Overexpression of AT-1 results in increased acetylation of ER proteins. (A,B) Intact ER and Golgi vesicles were digested with trypsin for 30 minutes at 25°C, in the presence or absence of 0.05% Triton X-100. Digestion was halted by adding an anti-trypsin-specific inhibitor. Triton X-100 was added to allow access of trypsin to the lumen of the vesicles. A schematic view of the rationale of this experiment is shown in A. Proteins were separated by SDS-PAGE and analysed by western blotting using an antibody against acetylated lysine. (C) The protein profile of the ER and Golgi vesicles used in B was assessed by SDS-PAGE and Coomassie staining. Lane 1, molecular markers; lane 2, ER; lane 3, Golgi complex. (D) Western blot assessment of the lysine-acetylation profile of intact ER vesicles purified from control (non-treated) and ceramide-treated (C6-cer; 10 μM) cells. Cells used here did not overexpress AT-1. The ER protein calreticulin was used as loading control. (E,F) Western blot assessment of the lysine-acetylation profile of intact ER vesicles purified from control (non-transfected) and AT-1 overexpressing cells. The membrane was initially blotted with an antibody against acetylated lysine (E) and then with antibodies against BACE1 (F, left panel) and LDLR (F, right panel). The ER protein calreticulin was used as loading control.

Fig. 7.

--------------------------------

_Problem requirements_
Continue the figure legend on AT-1 overexpression and ER protein acetylation from the point where it stops.

--------------------------------

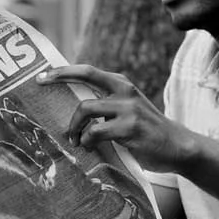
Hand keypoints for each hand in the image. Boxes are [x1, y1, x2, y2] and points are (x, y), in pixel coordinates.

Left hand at [41, 64, 194, 170]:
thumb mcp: (127, 110)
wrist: (178, 146)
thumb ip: (106, 105)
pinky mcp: (130, 128)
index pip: (89, 71)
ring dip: (74, 127)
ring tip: (75, 140)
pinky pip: (96, 132)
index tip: (42, 75)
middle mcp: (125, 91)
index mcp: (122, 85)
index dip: (64, 70)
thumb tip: (72, 110)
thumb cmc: (146, 131)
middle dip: (59, 80)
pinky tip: (90, 148)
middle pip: (86, 78)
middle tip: (41, 91)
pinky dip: (87, 141)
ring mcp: (128, 108)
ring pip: (86, 109)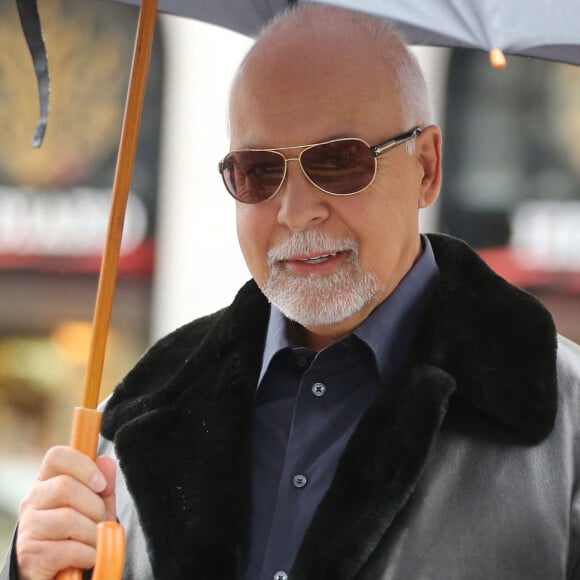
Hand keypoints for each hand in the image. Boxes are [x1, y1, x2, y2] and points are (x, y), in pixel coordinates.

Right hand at [15, 446, 116, 579]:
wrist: (58, 571)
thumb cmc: (79, 531)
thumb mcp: (96, 505)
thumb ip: (103, 484)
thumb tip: (106, 460)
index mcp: (47, 481)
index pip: (57, 456)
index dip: (83, 465)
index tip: (101, 484)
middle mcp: (32, 500)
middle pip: (65, 486)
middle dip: (94, 505)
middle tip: (99, 520)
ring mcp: (28, 527)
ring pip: (67, 519)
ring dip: (92, 532)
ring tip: (93, 540)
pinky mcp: (30, 555)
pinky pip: (69, 549)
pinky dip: (88, 554)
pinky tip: (87, 556)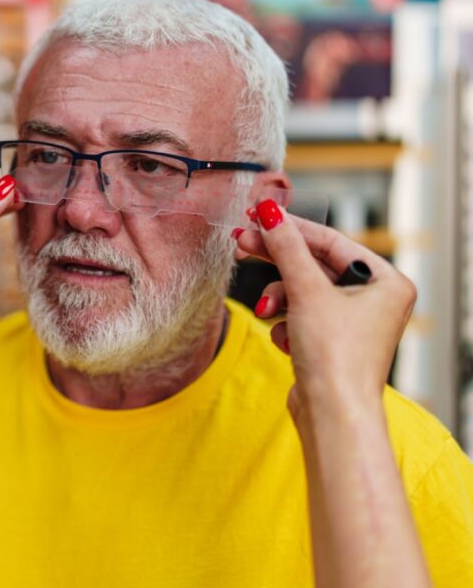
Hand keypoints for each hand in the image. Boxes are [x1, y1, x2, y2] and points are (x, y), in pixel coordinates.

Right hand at [234, 199, 415, 418]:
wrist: (332, 415)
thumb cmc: (336, 359)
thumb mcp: (306, 292)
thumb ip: (286, 248)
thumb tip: (269, 213)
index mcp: (385, 281)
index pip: (330, 241)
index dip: (291, 228)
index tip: (258, 216)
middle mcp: (374, 299)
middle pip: (314, 265)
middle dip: (277, 262)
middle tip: (242, 244)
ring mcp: (352, 322)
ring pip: (303, 291)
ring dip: (279, 301)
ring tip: (267, 313)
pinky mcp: (332, 341)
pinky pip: (301, 315)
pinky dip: (287, 323)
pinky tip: (285, 340)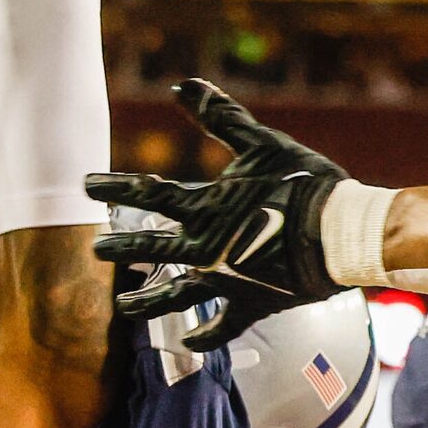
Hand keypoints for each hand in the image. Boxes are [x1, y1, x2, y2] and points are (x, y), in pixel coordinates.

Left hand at [87, 79, 347, 348]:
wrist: (340, 233)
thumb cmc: (302, 183)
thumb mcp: (260, 143)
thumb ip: (219, 116)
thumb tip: (182, 85)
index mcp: (204, 208)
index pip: (146, 194)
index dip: (114, 187)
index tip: (87, 185)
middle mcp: (204, 248)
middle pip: (149, 250)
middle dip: (119, 248)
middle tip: (95, 248)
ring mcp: (225, 281)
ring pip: (174, 297)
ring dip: (145, 302)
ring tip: (123, 308)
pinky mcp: (250, 304)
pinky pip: (222, 326)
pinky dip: (205, 336)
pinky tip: (189, 342)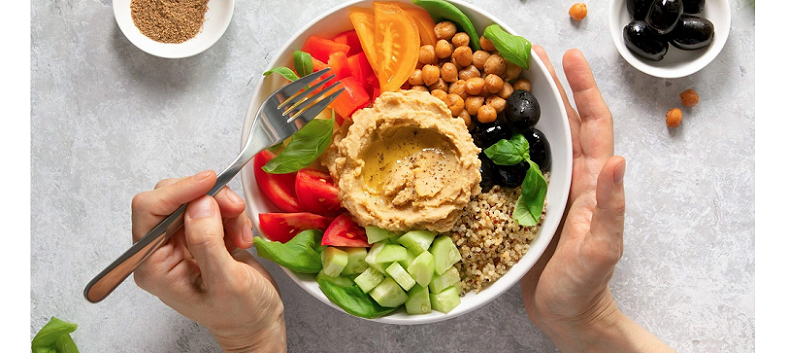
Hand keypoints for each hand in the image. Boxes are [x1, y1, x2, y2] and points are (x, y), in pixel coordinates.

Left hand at [131, 170, 285, 352]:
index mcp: (154, 265)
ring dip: (224, 209)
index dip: (177, 191)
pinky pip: (212, 207)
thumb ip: (207, 242)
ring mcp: (181, 241)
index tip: (207, 183)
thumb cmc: (239, 314)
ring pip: (195, 198)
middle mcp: (162, 250)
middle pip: (171, 198)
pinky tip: (240, 239)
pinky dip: (231, 215)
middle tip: (234, 209)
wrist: (257, 323)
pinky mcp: (201, 235)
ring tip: (240, 236)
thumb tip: (199, 203)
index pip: (149, 210)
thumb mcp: (225, 282)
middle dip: (207, 198)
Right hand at [520, 47, 673, 351]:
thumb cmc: (586, 284)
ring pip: (543, 139)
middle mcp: (575, 179)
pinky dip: (509, 140)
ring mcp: (552, 189)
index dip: (584, 90)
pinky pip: (520, 163)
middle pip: (567, 122)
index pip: (593, 126)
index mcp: (594, 183)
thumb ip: (612, 206)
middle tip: (530, 55)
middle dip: (554, 86)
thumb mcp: (603, 247)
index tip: (568, 59)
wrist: (566, 314)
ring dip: (530, 108)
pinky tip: (491, 131)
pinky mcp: (530, 203)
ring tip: (509, 81)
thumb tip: (619, 160)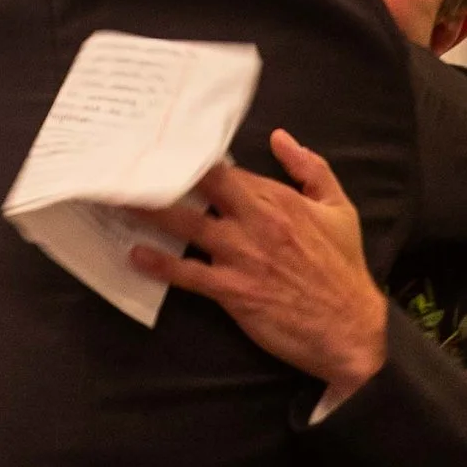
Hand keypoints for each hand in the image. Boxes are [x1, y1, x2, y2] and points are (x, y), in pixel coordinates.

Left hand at [128, 132, 387, 395]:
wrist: (350, 328)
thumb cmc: (343, 268)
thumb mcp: (338, 208)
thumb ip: (310, 167)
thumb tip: (281, 137)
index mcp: (278, 199)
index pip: (225, 168)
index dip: (193, 157)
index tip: (165, 147)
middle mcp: (255, 221)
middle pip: (199, 186)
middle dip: (164, 172)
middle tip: (130, 161)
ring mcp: (241, 256)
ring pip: (186, 224)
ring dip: (149, 211)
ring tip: (116, 199)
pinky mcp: (233, 291)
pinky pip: (189, 273)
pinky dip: (160, 264)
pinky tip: (136, 254)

--------------------------------

_Response below_
APP is a substrate of the ER-based acetylation machinery. (A) Total cell lysates were immunoprecipitated with an anti-APP antibody and then analyzed with both anti-APP (left panel) and anti-acetylated lysine (right panel) antibodies. Only the ER-based nascent form of APP (im. APP, immature APP) was acetylated; m. APP, mature forms of APP. (B) Protein extracts from highly purified ER vesicles of control (non-transfected) and AT-1 overexpressing cells were analyzed for APP levels by western blot. The ER protein calreticulin was used as loading control. (C) Protein extracts from highly purified ER vesicles were immunoprecipitated with an antibody against acetylated lysine and then analyzed by western blotting using anti-APP antibody. (D,E) The experiment described in C was repeated with LDLR (D) and BACE1 (E) to show that APP behaves as LDLR and BACE1, currently the only two known membrane proteins undergoing transient acetylation in the lumen of the ER. im. LDLR, immature form of LDLR; im. BACE1, immature form of BACE1. (F) APP levels in the neocortex of non-transgenic (NT) and Pcsk9^−/− animals were analyzed by immunoblotting with an anti-APP antibody. Imaging was performed with the LiCor Odyssey Infrared Imaging System. A representative western blot is shown in the left panel, and image quantification of changes [optical density (O.D.)] is shown in the right panel. Results are the average + s.d. (n=9). *P<0.05.

Fig. 8.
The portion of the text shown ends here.